Les phages, ces virus qui infectent les bactéries, seront-ils la solution de demain au péril de l'antibiorésistance ? C'est le pari que font de plus en plus de scientifiques et de chercheurs, comme l'équipe de Laurent Debarbieux, à l'Institut Pasteur.

La phagothérapie, découverte par le pasteurien Félix d'Hérelle au début du XXe siècle puis délaissée fin des années 1980 pour les antibiotiques, est en train de sortir de l'oubli.

À l'aide des technologies de dernière génération, les chercheurs français en collaboration avec l'équipe menée par Rob Lavigne à l'université de Louvain viennent de décrire avec précision dans « Plos Genetics » que toute la stratégie d'infection du bactériophage repose sur le métabolisme de l'ARN.

Le métabolisme de l'ARN au cœur de la stratégie

À la fois génétique (séquençage ARN) et métabolique, cette étude était attendue car elle décrypte pour la première fois au niveau moléculaire les mécanismes d'action qu'utilise le bactériophage pour détruire la bactérie hôte.

Jusqu'à présent, les connaissances sur le cycle viral étaient limitées à petit nombre de bactériophages, qui infectent principalement la bactérie E. Coli. Ici, c'est avec un phage connu pour son potentiel thérapeutique (appelé PAK_P3) contre la bactérie pathogène Pseudomonas aeruginosa que les scientifiques ont mené leur démonstration.

Les scientifiques révèlent que le métabolisme de l'ARN est présent à chaque étape du processus opératoire d'infection du phage, depuis le piratage de la cellule jusqu'à son propre programme de multiplication.

Ils ont d'abord montré qu'au cours de son cycle infectieux, le phage est capable de déstabiliser fortement la cellule, en dégradant précocement les ARN qu'elle produit.

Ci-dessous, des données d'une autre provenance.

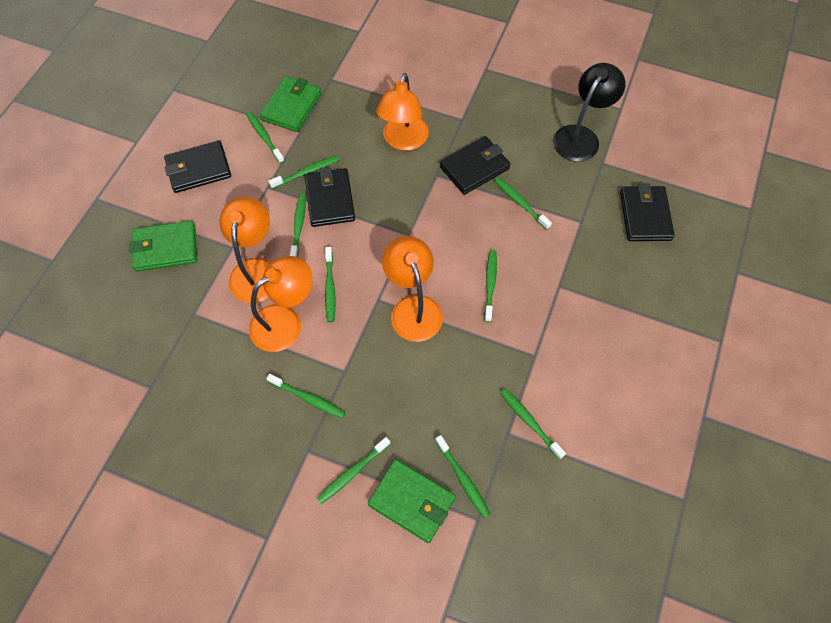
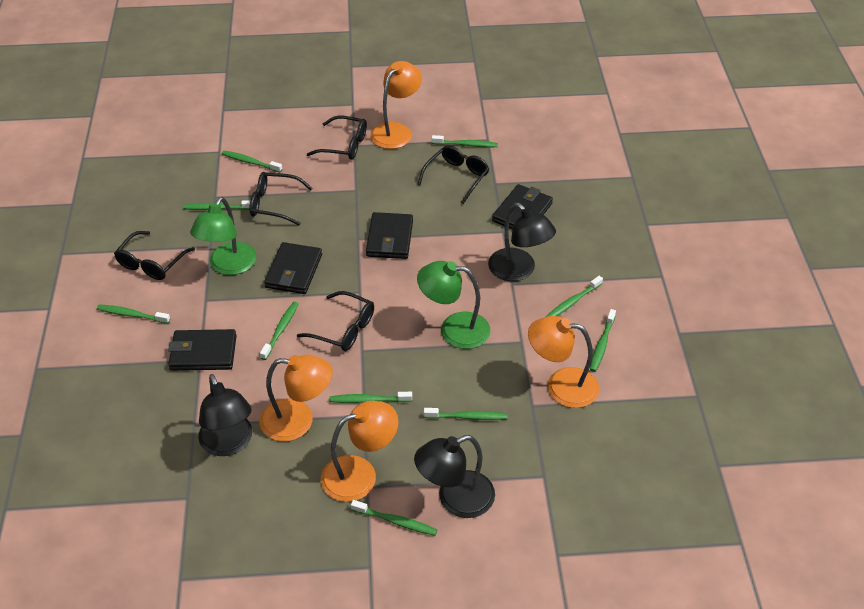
black glasses: 0 -> 5
black lamp: 1 -> 3
green lamp: 0 -> 2
green wallet: 3 -> 0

Les nucléotides de pyrimidine, ainsi libérés, sont réutilisés par le phage pour son propre compte. À l'inverse, la synthèse de l'ARN du bactériophage est particulièrement active, traduisant une forte activité liée à sa propre multiplication.

La recherche sur un « médicament très spécial »

Une autre découverte est plus étonnante. Les scientifiques révèlent que, pour réguler sa propre expression génétique, le bactériophage fait appel à des mécanismes impliquant des fragments d'ARN appelés « petits ARN » et « ARN antisens ». Ces petits outils leur permettent de piloter finement les différentes étapes de production des nouvelles particules virales.

Ces travaux fondamentaux relancent la recherche sur les phages qui avait été mise entre parenthèses. C'est une démarche importante pour relancer la phagothérapie. Aujourd'hui, comme l'Institut Pasteur le souligne, « la nature virale de ce traitement anti-bactérien et l'absence de connaissances précises constituent des obstacles au recours à la phagothérapie dans un cadre médical ». Les phages, assimilés à des médicaments et soumis au même cadre réglementaire, ne sont pourtant pas des médicaments comme les autres.

PAK_P3 est un nouveau groupe de virus prometteurs à visée thérapeutique contre Pseudomonas aeruginosa. « Ces travaux devraient inciter à la caractérisation d'autres bactériophages à potentiel thérapeutique, conclut Laurent Debarbieux. Nous espérons qu'ils contribueront, à terme, à rendre de nouveau possible en France l'utilisation de ces virus à des fins médicales ».

Le financement des essais cliniques pose problème mais aussi la production, comme l'explique le Dr Nicolas Dufour, réanimateur et chercheur dans l'unité de Laurent Debarbieux à l'Institut Pasteur « le processus GMP (Good Manufacturing Practices) est très exigeant. Pour l'étude Phagoburn menée chez des brûlés, il a fallu dégager 3 millions d'euros pour la production des phages ». Un groupe de scientifiques, dont l'Institut Pasteur, est en train de travailler avec l'agence du médicament, l'ANSM, pour savoir comment adapter le cadre réglementaire aux phages.